Document text:
---+---
1.  I've discovered that the raid cards the mpt(4) driver  controls are
complicated beasts with very large firmwares inside them which do a lot of
magic.  I think it's possible, even if you have the raid card in jbod mode,
that you could be writing with sub-optimal block sizes to the raid card
itself, as opposed to raidframe at the OS level.  For example, I have two
production boxes with large amounts of disk on raidframe.  One attaches the
SATA disks to 4-port Promise cards controlled by the pdcsata(4) driver.  The
other attaches the disks to 3Ware Escalade cards controlled by the twa(4)
driver.  The Promise cards give roughly twice the throughput for the
same work load and configuration than do the 3Ware cards.  Is it 
possible for you to set up a test with raid5 using a different sata or sas 
interface card?
        Also, I have a machine I'm qualifying right now using the mpt(4) with
the dual-port LSI Fusion 1030 card.   I've found that for high work loads
this card just stops generating interrupts for no apparent reason.  I
wonder if you're suffering from a similar, but not quite so fatal, kind of
issue with your raid controller?  (just to reinforce how complex these cards
really are.)
---+---
Dataset excerpt:
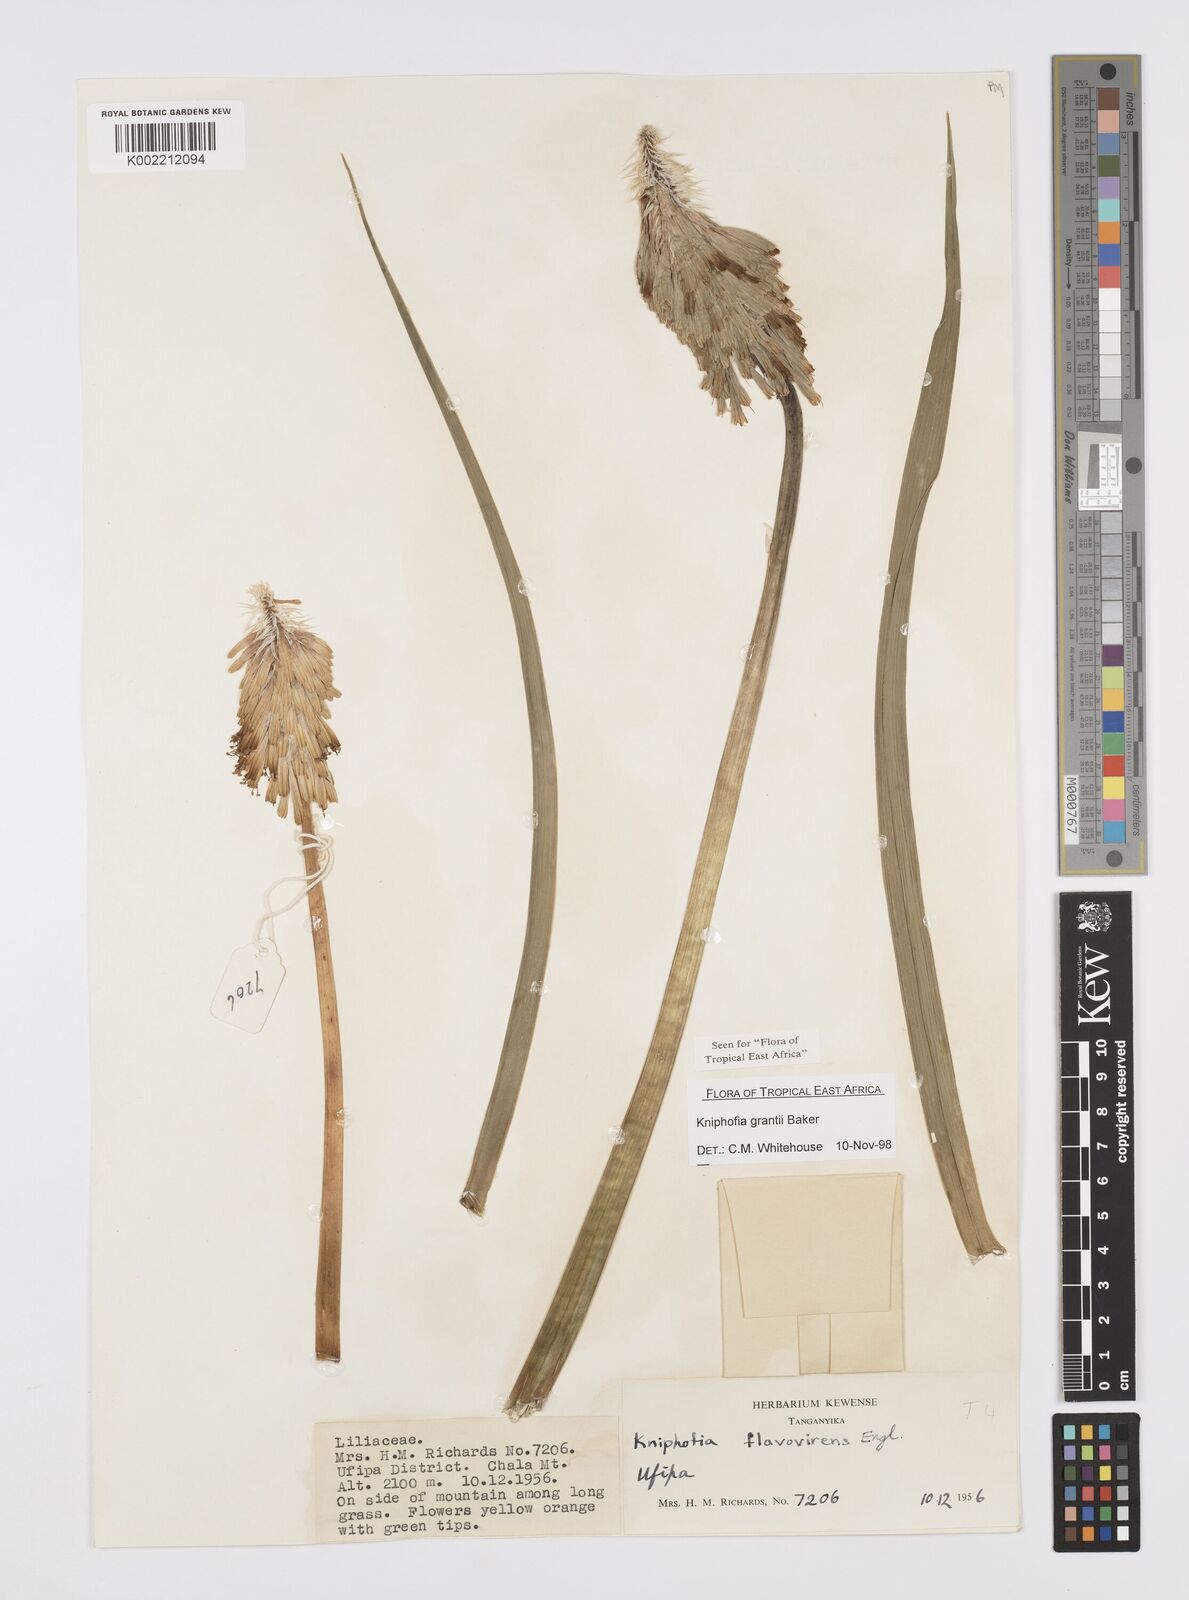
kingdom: Plantae
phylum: Tracheophyta
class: Liliopsida
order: Asparagales
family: Asphodelaceae
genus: Kniphofia
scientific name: Kniphofia grantii
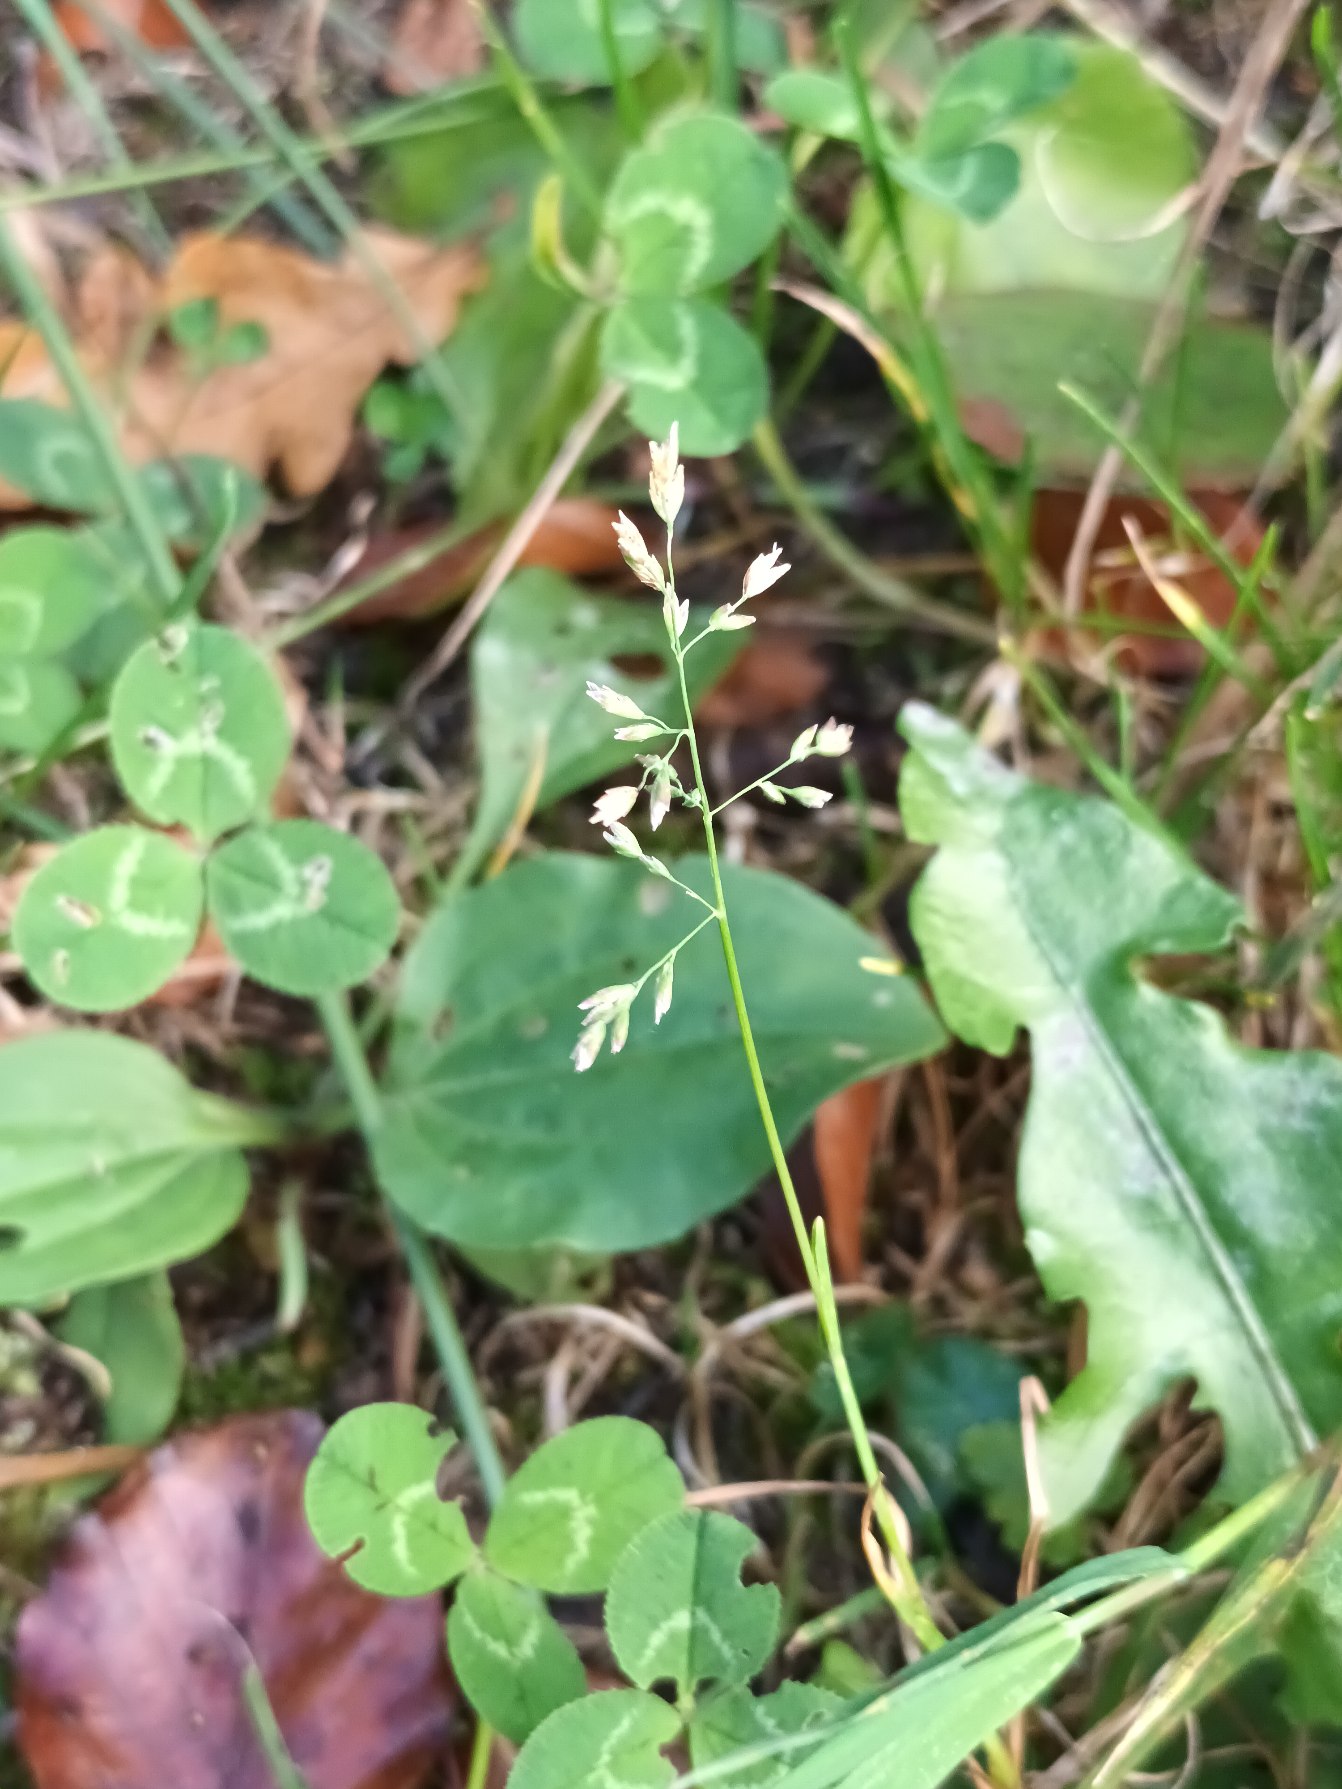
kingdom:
---+---
Problems to solve:
a) List every driver named in the RAID card message, written as it appears with its number in parentheses.
b) Transcribe the part of the RAID card message between "Also, I have" and "really are.)", inclusive.

List of solutions:
a) mpt(4), pdcsata(4), twa(4)

b)
Also, I have a machine I'm qualifying right now using the mpt(4) with
the dual-port LSI Fusion 1030 card.   I've found that for high work loads
this card just stops generating interrupts for no apparent reason.  I
wonder if you're suffering from a similar, but not quite so fatal, kind of
issue with your raid controller?  (just to reinforce how complex these cards
really are.)